Approach two, hacking the Postgres source code, is actually fairly easy. At some point, the Postgres source code was changed such that all indenting is forced "on". A single character change to the file src/backend/utils/adt/ruleutils.c did the trick:

- #define PRETTYFLAG_INDENT    2
+ #define PRETTYFLAG_INDENT    0

Although this solution will clear up the indentation and whitespace, the parenthesis are still different, and not as easily solved. Overall, not a great solution.

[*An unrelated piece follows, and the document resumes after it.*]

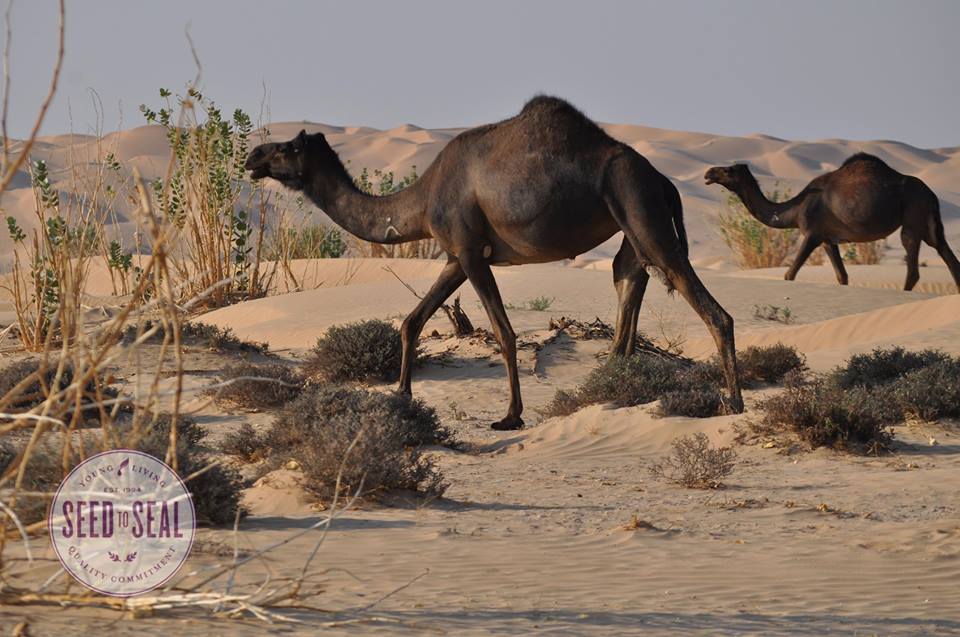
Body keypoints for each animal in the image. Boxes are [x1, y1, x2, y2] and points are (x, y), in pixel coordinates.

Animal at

The third solution was to modify the pg_dump source code. In particular, it uses the pg_get_viewdef(oid) form of the function. By switching that to the pg_get_viewdef(oid,integer) form of the function, and giving it an argument of 0, both 9.2 and 9.5 output the same thing:

$ psql vtest -p 5920 -tc "select pg_get_viewdef('gregtest'::regclass, 0)"
  SELECT count(*) AS count                        +
    FROM pg_class                                 +
   WHERE pg_class.reltuples > 0::double precision;

$ psql vtest -p 5960 -tc "select pg_get_viewdef('gregtest'::regclass, 0)"
  SELECT count(*) AS count                        +
    FROM pg_class                                 +
   WHERE pg_class.reltuples > 0::double precision;

This modified version will produce the same schema in our test database:

$ diff -u <(pg_dump vtest -x -p 5920 --schema-only) <(pg_dump vtest -x -p 5960 --schema-only)

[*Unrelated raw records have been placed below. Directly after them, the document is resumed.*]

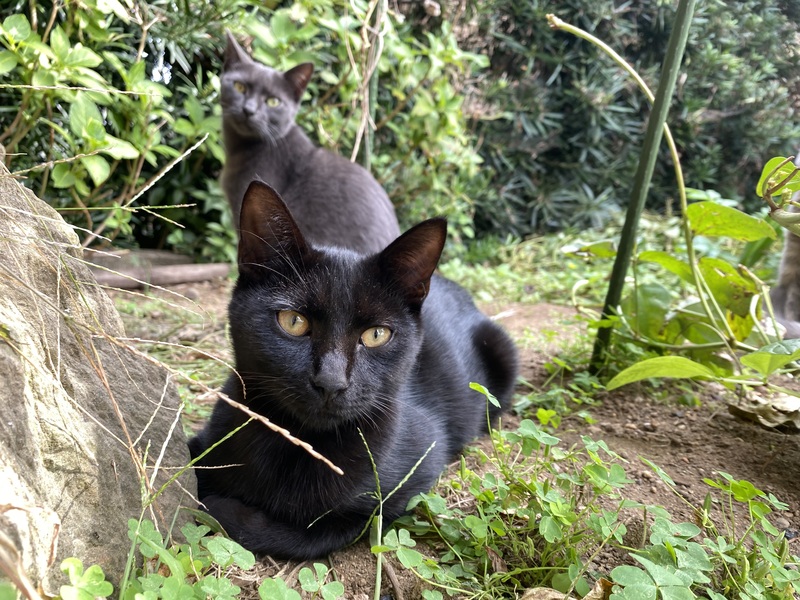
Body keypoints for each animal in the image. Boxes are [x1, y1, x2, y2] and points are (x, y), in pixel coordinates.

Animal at [188, 180, 519, 560]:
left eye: (376, 335)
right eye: (293, 321)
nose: (330, 382)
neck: (299, 444)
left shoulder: (413, 474)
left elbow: (312, 531)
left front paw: (222, 508)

--- /dev/fd/80               2016-09-29 12:34:56.019801980 -0400
+++ /dev/fd/88               2016-09-29 12:34:56.019881988 -0400
@@ -2,7 +2,7 @@
 -- PostgreSQL database dump
 --
 
--- Dumped from database version 9.2.18
+-- Dumped from database version 9.6.0
 -- Dumped by pg_dump version 9.6.0
 
 SET statement_timeout = 0;

The best solution, as pointed out by my colleague David Christensen, is to simply make Postgres do all the heavy lifting with some import/export magic. At the end of the day, the output of pg_dump is not only human readble, but designed to be parseable by Postgres. Thus, we can feed the old 9.2 schema into a 9.6 temporary database, then turn around and dump it. That way, we have the same pg_get_viewdef() calls for both of the schemas. Here it is on our example databases:

$ createdb -p 5960 vtest92

$ pg_dump vtest -p 5920 | psql -q -p 5960 vtest92

$ diff -s -u <(pg_dump vtest92 -x -p 5960 --schema-only) <(pg_dump vtest -x -p 5960 --schema-only)
Files /dev/fd/63 and /dev/fd/62 are identical

CONCLUSION

Trying to compare schemas across versions can be difficult, so it's best not to try. Dumping and recreating schemas is a cheap operation, so simply dump them both into the same backend, then do the comparison.